#### Problem set
#1 According to the Patriot Day ceremony article, where was the event moved because of the rainy weather?
#2 Quote the Patriot Day ceremony article word for word, starting with "UD and City" and going on through "that tragic day.".

#### Text shown
━━━━━━━━
UD and City of Newark remember 9/11
Photos by Kathy F. Atkinson September 11, 2018
Community gathers for Patriot Day ceremony
The University of Delaware and the city of Newark jointly hosted a Patriot Day ceremony on Tuesday, Sept. 11, to honor those killed and injured in the terrorist attacks 17 years ago.
The rainy weather prompted officials to move the event from Olan Thomas Park in Newark to Aetna Fire Station No. 7 on Thorn Lane. Delaware officials, UD faculty, staff, students and other members of the community gathered to recognize the anniversary and thank first responders who saved lives on that tragic day.
The ceremony opened with the presentation of colors by honor guards from the Newark and UD police departments. UD Air Force cadets Benjamin Von Duyke and William Walker sang the national anthem, with many holding their hands over their hearts as they stood.
“Today is not only about remembering the courage and selflessness and sacrifice of thousands of Americans on 9/11 and the days following,” said Chris Lucier, vice president for enrollment management at UD. “It must remind us that the sacrifice continues.”
━━━━━━━━
#### Dataset excerpt

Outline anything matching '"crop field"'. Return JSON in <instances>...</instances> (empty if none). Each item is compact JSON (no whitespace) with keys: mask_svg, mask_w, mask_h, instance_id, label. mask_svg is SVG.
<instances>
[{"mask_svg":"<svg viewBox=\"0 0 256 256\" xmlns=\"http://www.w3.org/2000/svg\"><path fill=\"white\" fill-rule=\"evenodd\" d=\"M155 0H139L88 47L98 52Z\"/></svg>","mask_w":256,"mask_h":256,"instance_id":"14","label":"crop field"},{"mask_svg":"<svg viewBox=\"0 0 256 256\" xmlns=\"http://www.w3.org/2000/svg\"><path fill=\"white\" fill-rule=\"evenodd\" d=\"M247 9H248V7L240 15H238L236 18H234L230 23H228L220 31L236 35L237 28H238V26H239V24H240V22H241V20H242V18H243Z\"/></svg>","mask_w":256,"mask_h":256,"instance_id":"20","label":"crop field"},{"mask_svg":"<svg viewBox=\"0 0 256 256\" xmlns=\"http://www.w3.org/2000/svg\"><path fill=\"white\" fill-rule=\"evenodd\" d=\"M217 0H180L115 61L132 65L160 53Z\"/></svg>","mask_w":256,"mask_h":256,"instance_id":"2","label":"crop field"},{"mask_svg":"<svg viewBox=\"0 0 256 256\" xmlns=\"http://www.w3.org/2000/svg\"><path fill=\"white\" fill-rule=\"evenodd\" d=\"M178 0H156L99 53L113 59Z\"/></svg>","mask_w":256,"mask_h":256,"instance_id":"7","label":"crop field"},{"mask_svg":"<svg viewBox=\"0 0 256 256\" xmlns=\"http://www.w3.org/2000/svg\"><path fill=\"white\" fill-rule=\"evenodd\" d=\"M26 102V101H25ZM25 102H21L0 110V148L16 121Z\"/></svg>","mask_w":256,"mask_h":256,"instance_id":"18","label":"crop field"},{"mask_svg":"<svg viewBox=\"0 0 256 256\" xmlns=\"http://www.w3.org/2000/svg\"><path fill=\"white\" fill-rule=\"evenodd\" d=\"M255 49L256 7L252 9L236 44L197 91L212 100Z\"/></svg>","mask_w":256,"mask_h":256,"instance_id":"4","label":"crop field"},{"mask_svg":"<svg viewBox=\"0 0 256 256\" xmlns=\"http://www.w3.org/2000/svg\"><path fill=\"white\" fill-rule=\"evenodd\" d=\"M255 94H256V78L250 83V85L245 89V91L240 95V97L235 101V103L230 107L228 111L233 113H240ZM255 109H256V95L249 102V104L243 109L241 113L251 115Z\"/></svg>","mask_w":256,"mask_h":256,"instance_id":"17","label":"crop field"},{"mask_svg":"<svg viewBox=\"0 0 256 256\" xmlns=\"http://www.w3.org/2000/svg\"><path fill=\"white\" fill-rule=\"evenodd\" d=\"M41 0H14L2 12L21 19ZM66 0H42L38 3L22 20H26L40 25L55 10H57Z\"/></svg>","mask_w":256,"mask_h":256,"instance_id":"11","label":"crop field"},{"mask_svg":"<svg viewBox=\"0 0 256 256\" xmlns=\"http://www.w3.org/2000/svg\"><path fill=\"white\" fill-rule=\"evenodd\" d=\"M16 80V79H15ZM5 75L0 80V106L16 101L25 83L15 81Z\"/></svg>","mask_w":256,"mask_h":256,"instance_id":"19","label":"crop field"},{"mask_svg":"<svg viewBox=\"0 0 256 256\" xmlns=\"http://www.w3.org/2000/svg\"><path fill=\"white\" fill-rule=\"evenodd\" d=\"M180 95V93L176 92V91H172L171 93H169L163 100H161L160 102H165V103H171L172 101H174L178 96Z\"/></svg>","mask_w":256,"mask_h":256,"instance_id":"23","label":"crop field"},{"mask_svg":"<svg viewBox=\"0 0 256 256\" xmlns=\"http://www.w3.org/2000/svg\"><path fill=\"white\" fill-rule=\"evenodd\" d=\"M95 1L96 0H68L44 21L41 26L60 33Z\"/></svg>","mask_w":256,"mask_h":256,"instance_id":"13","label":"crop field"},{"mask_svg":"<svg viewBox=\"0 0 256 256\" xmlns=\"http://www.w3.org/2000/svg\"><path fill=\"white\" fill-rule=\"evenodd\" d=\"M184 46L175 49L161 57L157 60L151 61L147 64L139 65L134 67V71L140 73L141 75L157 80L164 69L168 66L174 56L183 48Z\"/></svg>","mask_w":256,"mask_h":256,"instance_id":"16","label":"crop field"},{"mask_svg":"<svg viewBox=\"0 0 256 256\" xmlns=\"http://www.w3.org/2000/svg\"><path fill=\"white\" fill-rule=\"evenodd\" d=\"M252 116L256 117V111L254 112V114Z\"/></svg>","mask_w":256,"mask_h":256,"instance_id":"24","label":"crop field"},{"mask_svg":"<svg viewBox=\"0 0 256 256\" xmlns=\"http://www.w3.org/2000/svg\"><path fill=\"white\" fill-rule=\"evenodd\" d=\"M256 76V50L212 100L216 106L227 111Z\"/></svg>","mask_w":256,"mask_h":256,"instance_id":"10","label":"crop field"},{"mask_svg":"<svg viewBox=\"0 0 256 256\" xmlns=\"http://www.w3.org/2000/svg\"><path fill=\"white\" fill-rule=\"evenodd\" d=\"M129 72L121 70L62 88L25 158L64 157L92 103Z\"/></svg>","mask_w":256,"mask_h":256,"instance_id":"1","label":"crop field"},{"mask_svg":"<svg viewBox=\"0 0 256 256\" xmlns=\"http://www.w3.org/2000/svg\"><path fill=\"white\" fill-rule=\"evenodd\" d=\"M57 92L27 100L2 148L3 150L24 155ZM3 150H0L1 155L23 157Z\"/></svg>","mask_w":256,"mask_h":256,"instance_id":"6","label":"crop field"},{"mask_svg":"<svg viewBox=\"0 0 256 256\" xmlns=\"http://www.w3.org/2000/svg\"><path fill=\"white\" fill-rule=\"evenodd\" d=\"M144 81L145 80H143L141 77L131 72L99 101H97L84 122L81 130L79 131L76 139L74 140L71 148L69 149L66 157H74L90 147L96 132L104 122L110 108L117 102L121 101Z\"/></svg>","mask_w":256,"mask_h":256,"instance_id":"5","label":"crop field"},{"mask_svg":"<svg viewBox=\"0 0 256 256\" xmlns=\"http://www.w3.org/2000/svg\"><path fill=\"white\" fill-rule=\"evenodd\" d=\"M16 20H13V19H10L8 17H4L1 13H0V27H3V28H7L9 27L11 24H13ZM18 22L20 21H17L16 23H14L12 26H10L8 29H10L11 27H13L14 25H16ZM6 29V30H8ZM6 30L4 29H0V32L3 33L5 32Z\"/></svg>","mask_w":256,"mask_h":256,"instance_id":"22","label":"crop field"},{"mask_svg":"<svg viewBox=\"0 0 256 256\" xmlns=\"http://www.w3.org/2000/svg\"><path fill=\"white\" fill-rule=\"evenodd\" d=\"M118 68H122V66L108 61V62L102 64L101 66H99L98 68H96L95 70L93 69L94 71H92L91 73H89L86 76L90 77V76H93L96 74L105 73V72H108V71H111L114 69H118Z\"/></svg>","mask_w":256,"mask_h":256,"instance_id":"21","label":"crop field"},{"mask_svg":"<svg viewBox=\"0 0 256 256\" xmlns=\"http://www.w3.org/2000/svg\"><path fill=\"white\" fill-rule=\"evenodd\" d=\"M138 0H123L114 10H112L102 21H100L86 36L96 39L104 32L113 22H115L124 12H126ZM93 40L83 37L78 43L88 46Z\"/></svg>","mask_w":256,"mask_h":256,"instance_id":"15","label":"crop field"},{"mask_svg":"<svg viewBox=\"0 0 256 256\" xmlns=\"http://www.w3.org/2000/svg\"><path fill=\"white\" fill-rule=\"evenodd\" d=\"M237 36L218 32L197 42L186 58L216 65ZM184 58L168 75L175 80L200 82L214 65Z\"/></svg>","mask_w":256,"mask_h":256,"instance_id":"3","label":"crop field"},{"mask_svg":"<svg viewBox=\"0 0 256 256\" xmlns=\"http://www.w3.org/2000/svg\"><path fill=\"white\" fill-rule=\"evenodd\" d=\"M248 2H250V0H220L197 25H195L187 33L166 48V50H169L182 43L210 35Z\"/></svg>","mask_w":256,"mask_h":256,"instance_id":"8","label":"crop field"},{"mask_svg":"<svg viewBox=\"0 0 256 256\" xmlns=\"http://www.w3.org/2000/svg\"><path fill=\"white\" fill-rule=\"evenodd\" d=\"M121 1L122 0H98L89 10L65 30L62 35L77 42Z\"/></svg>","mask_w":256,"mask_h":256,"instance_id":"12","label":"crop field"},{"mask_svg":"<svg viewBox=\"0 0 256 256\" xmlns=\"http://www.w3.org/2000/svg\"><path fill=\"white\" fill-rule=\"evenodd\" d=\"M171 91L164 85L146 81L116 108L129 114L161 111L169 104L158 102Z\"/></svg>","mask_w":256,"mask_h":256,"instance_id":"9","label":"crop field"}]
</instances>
━━━━━━━━
#### Worked solutions
#1 Aetna Fire Station No. 7 on Thorn Lane

#2
UD and City of Newark remember 9/11
Photos by Kathy F. Atkinson September 11, 2018
Community gathers for Patriot Day ceremony
The University of Delaware and the city of Newark jointly hosted a Patriot Day ceremony on Tuesday, Sept. 11, to honor those killed and injured in the terrorist attacks 17 years ago.
The rainy weather prompted officials to move the event from Olan Thomas Park in Newark to Aetna Fire Station No. 7 on Thorn Lane. Delaware officials, UD faculty, staff, students and other members of the community gathered to recognize the anniversary and thank first responders who saved lives on that tragic day.